Für Hermann Ehrlich ist das nur ein weiterer Schritt. Schließlich gäbe es neben dem Goldschwamm noch viele weitere Meeresschwämme. Ihre Heilungskraft zu erforschen und die Schwämme dann zu kultivieren, hält er für ein lohnenswertes Ziel. Sie als Rohstoff zu erschließen, wäre für viele Staaten durchaus lukrativ. In einem russischen Magazin erscheint bald ein Artikel zu Ehrlichs Arbeit. Dort rechnet er vor, welche Werte vor den Küsten verschiedener Staaten noch im Meer liegen. Für die USA seien 50 Milliarden Dollar durch die Schwamm-Ressourcen drin, für Kuba etwa 25 Milliarden, für Italien zehn und für Spanien immerhin noch fünf Milliarden. „Zuchtanlagen aufzubauen, wäre auch für nordafrikanische Länder interessant, in denen so neue Jobs entstehen könnten.“ Vielleicht ein Weg gegen die massive Abwanderung aus diesen Ländern, sagt er.

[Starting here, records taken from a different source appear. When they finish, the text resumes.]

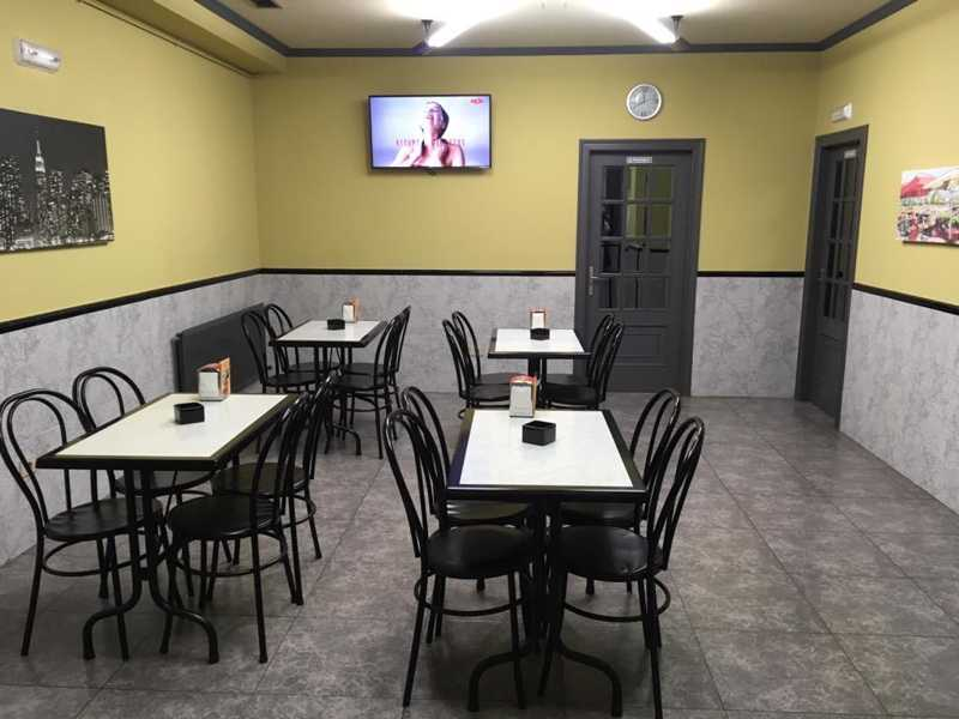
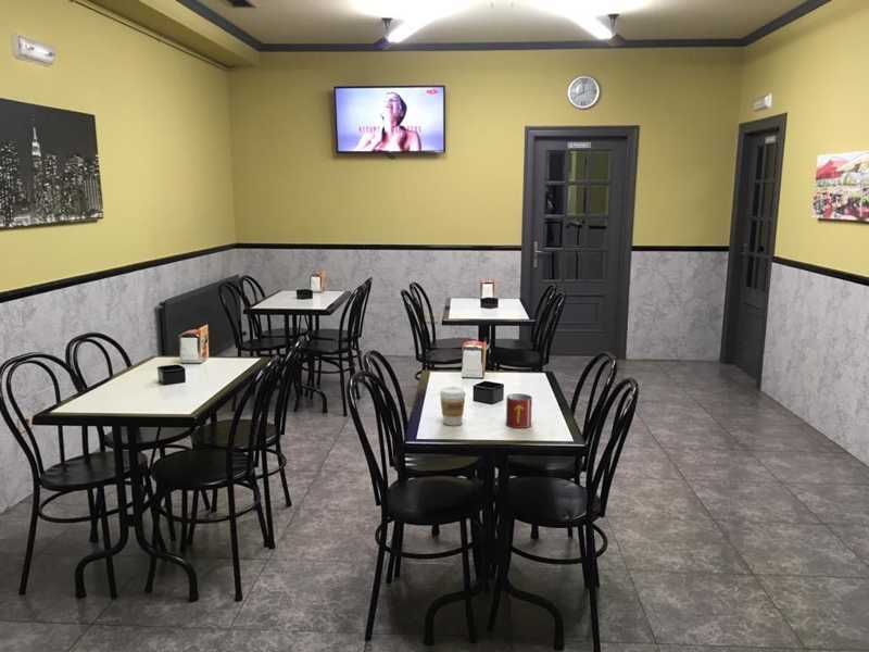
+ coffee cup [439,386,467,426]
+ mug [505,392,533,429]
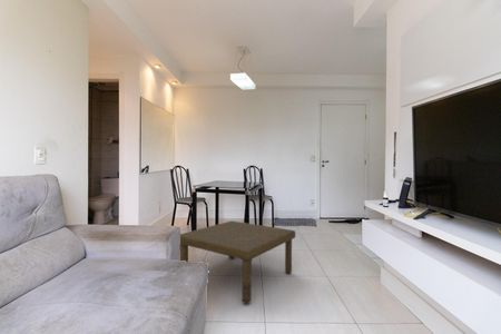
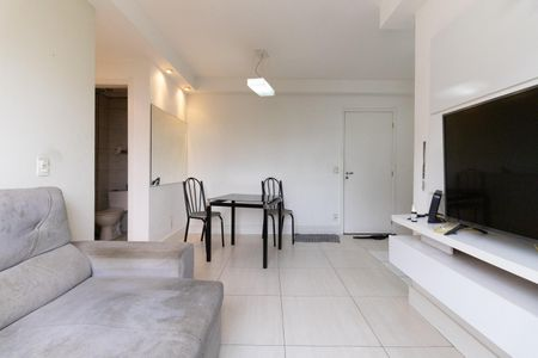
- coffee table [179,220,297,305]
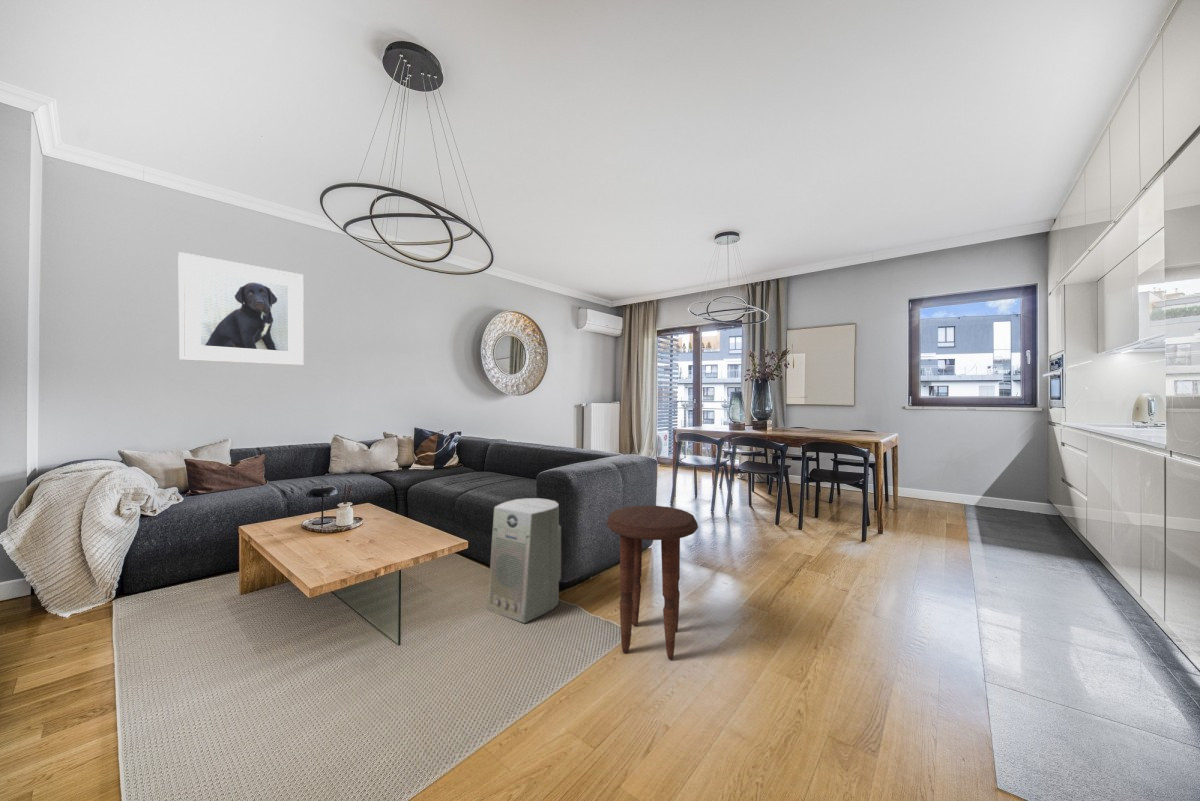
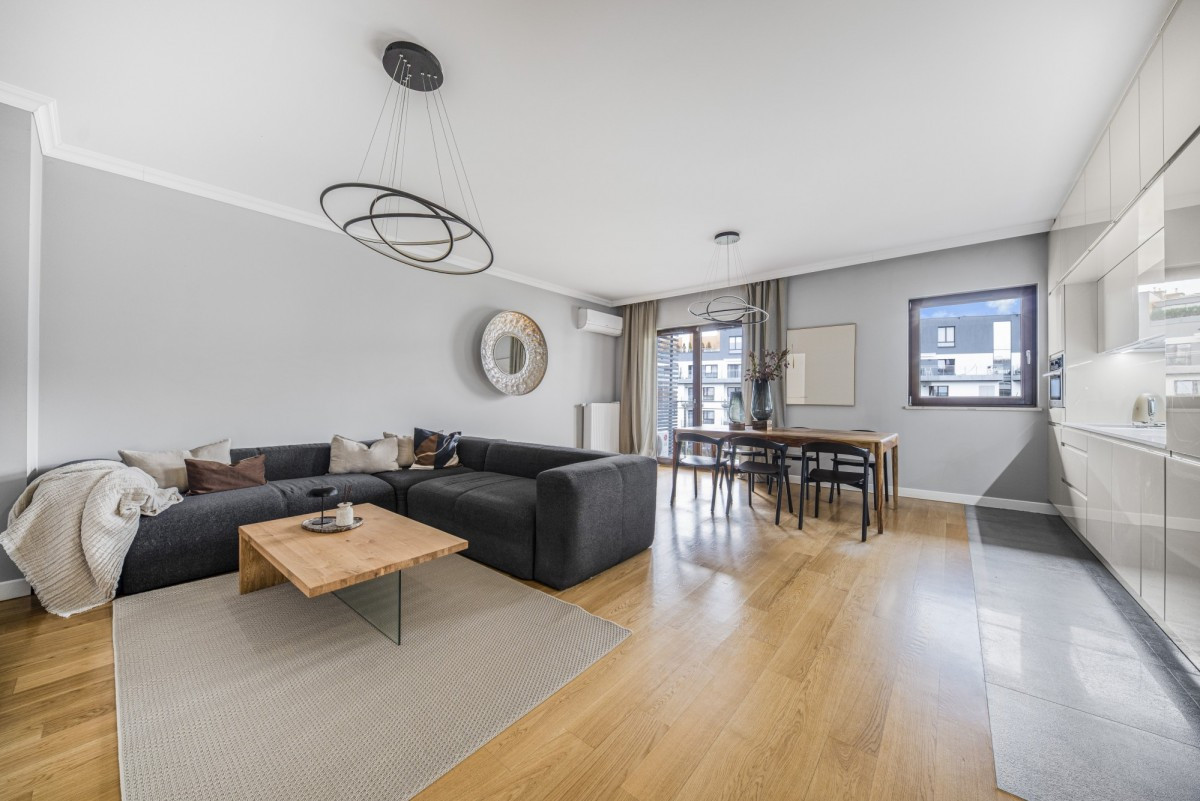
- side table [606,505,699,661]
- fan [486,497,562,624]
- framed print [177,251,305,366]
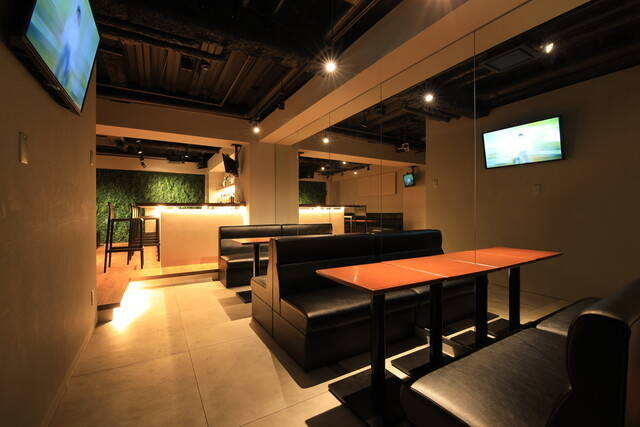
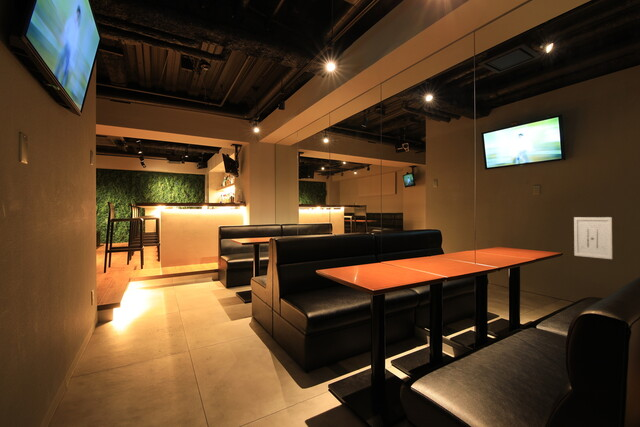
+ wall art [573,216,613,260]
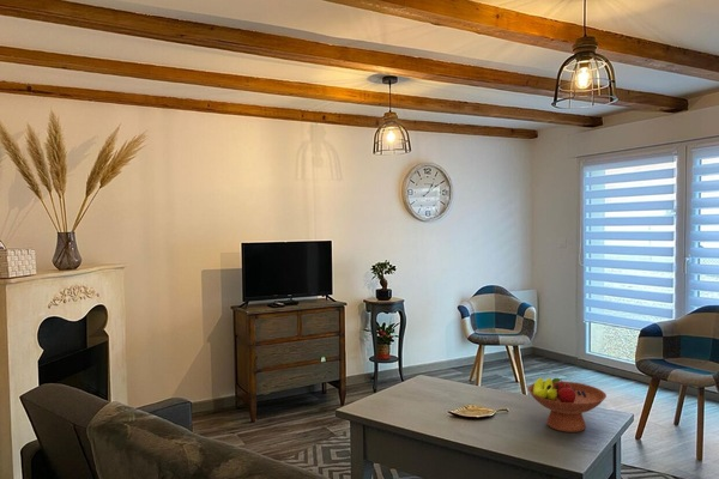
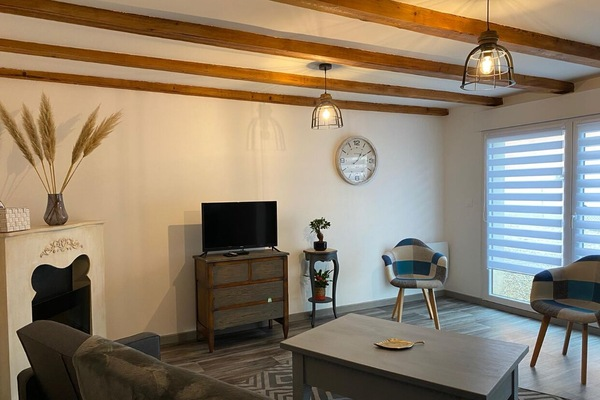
- fruit bowl [527,376,608,433]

Auch mit den positiven Ergebnissen der ersten Studien – noch hat Hermann Ehrlich es schwer, Investoren für seine Projekte zu finden. Die „Blaue Biotechnologie“ sei für die Pharmaindustrie aber durchaus eine lohnenswerte Idee für die Zukunft. Viele Arten in den Meeren sind noch gänzlich unerforscht. Vielleicht schlummern noch weitere Wunder am Meeresgrund.